Patrick Kenny: Okay, that’s great. I appreciate your comments. Thank you.
Francois Poirier: Thanks, Pat.
Operator: The next question comes from Olivia Halferty of Goldman Sachs. Please go ahead.
Olivia Halferty: Hi, good morning. Thank you for taking our questions. Wondering if we could just start on Bruce. Availability continues to be strong, though I acknowledge the maintenance heavy fourth quarter. Is there any planned maintenance you can point us to for 2024? And more broadly, following the successful and accelerated MCR on Unit 6, are there any lessons learned that you can apply to future MCRs, and how much conservatism would you say is baked into the MCR timelines?

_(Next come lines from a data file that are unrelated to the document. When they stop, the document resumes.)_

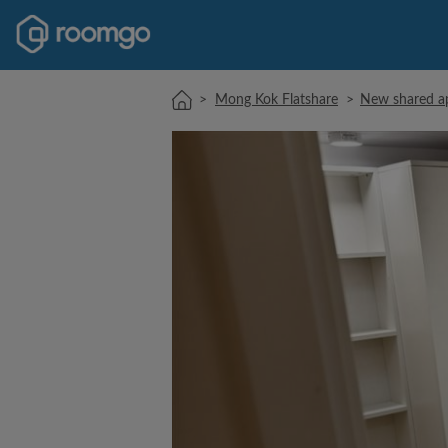
>
Mong Kok Flatshare
>
New shared ap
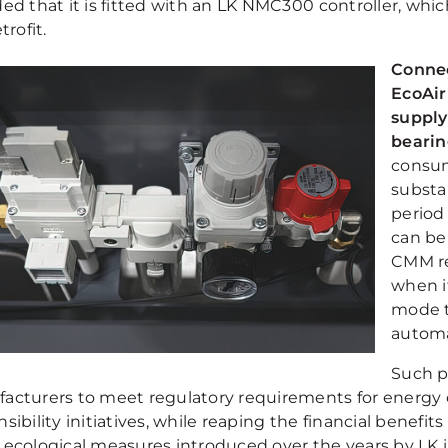
ed that it is fitted with an LK NMC300 controller, whic
trofit.
Connec
EcoAir
supply
bearin
consum
substa
period 
can be 
CMM re
when i
mode t
automa
Such p
acturers to meet regulatory requirements for energy e
sibility initiatives, while reaping the financial benefit
 ecological measures introduced over the years by LK i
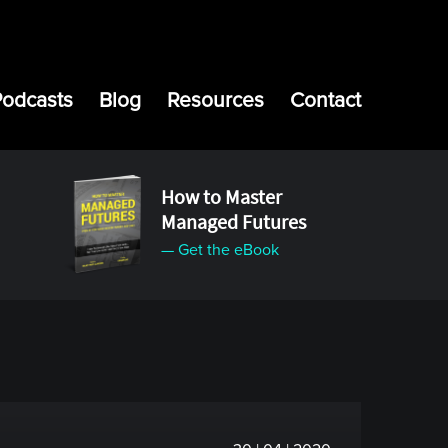
Podcasts
Blog
Resources
Contact
How to Master
Managed Futures
— Get the eBook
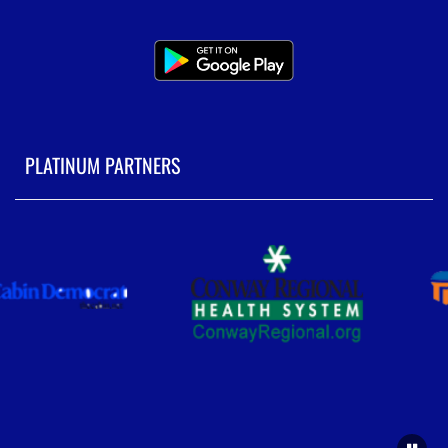
PLATINUM PARTNERS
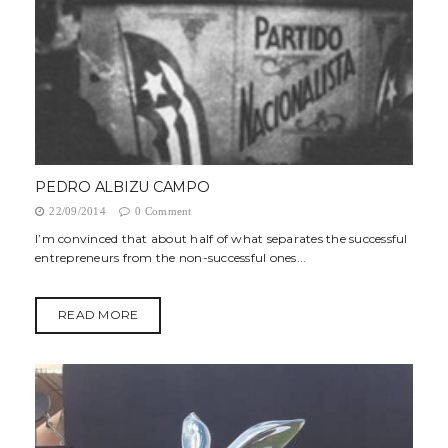
PEDRO ALBIZU CAMPO
22/09/2014
0 Comment
I’m convinced that about half of what separates the successful
entrepreneurs from the non-successful ones...
READ MORE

Annesley Wallace: Hi, Olivia, it’s Annesley. I’ll take that question. So we definitely did see strong performance from Bruce Power last year across both the operating units as well as with the performance of Unit 6 MCR program. Heading into 2024, we can expect availability to be similar to what we’ve seen in 2023. So we expect continued strong performance. There will be regular planned outages, as we also saw in 2023. But that is factored into that guidance. From a MCR perspective, we certainly have taken many lessons learned from the Unit 6 MCR project and have applied them to the planning and the execution of the future units. So we’re currently in execution on Unit 3 and we’re seeing some of the benefits of those lessons learned already.
On Unit 4, it will be a similar story. Beyond just the lessons at Bruce Power, we have also certainly engaged with industry and have continued to apply lessons learned from outside of Bruce Power as well. Maybe the last thing I would highlight with respect to Bruce Power performance for 2024, we do expect our annual price increase to come in April, and so we’ll share more at that point in time.

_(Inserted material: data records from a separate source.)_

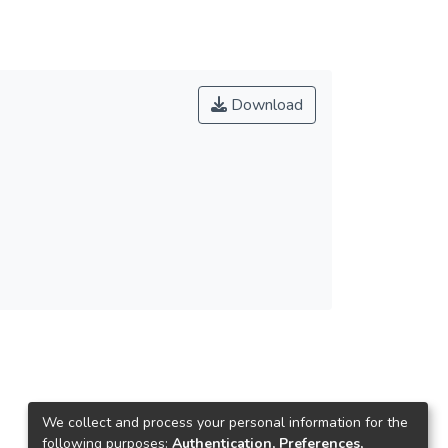
Download
We collect and process your personal information for the
following purposes:
Authentication, Preferences,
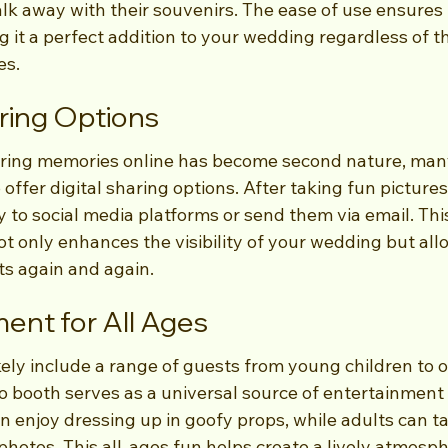
lk away with their souvenirs. The ease of use ensures 
ng it a perfect addition to your wedding regardless of t
es.
aring Options
aring memories online has become second nature, man
 offer digital sharing options. After taking fun pictures
 to social media platforms or send them via email. This
ot only enhances the visibility of your wedding but all
s again and again.
ment for All Ages
kely include a range of guests from young children to o
o booth serves as a universal source of entertainment 
n enjoy dressing up in goofy props, while adults can ta
hotos. This all-ages fun helps create a lively atmosph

Olivia Halferty: Okay, thank you for all the color there. And then I guess just more broadly on the 2024 EBITDA guidance, what is the largest driver of potential variability? And maybe you could sensitize what could drive performance to the high end versus the low end of the target growth range.

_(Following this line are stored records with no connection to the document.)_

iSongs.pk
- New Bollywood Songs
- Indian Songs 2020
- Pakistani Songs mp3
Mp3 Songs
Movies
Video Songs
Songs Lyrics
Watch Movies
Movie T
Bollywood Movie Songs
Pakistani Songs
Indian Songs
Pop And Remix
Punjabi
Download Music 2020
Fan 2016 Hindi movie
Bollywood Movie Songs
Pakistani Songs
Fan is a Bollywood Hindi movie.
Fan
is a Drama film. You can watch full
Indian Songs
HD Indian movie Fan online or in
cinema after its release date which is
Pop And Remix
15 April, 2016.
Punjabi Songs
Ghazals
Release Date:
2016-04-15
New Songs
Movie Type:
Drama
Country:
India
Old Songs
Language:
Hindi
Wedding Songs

Francois Poirier: Thanks for that question, Olivia. We don’t take a meaningful amount of commodity price or volumetric risk. So essentially, the drivers of performance for us are operational excellence through strong availability of our assets and bringing in our projects on time and on budget. So if we perform according to plan, we will fall within that range. And to the extent we find more efficiencies or increased availability in operations, you could see us move to the upper end, or as you saw in 2023, above the upper end of the range of our guidance and then the other factor of course is on delivering on our projects on time.
Olivia Halferty: Got it. Appreciate the color there. Thanks.
Francois Poirier: Thank you.
Operator: Ladies and gentlemen, this concludes the question-and-answer session. If there are any further questions, please contact Investor Relations at TC Energy. I will now turn the call over to Gavin Wylie. Please go ahead, Mr. Wylie.
Gavin Wylie: Yeah, thank you, and thanks everyone for participating this morning. As noted, if you have any additional questions or we weren’t able to get through the entirety of the questions late today, please contact the Investor Relations team. We’re always happy to help. We very much appreciate your interest here in TC Energy and look forward to our next update. So thank you, and have a great day.
Operator: This brings to a close today’s conference call. You may disconnect your lines. Thank you for participating, and have a pleasant day.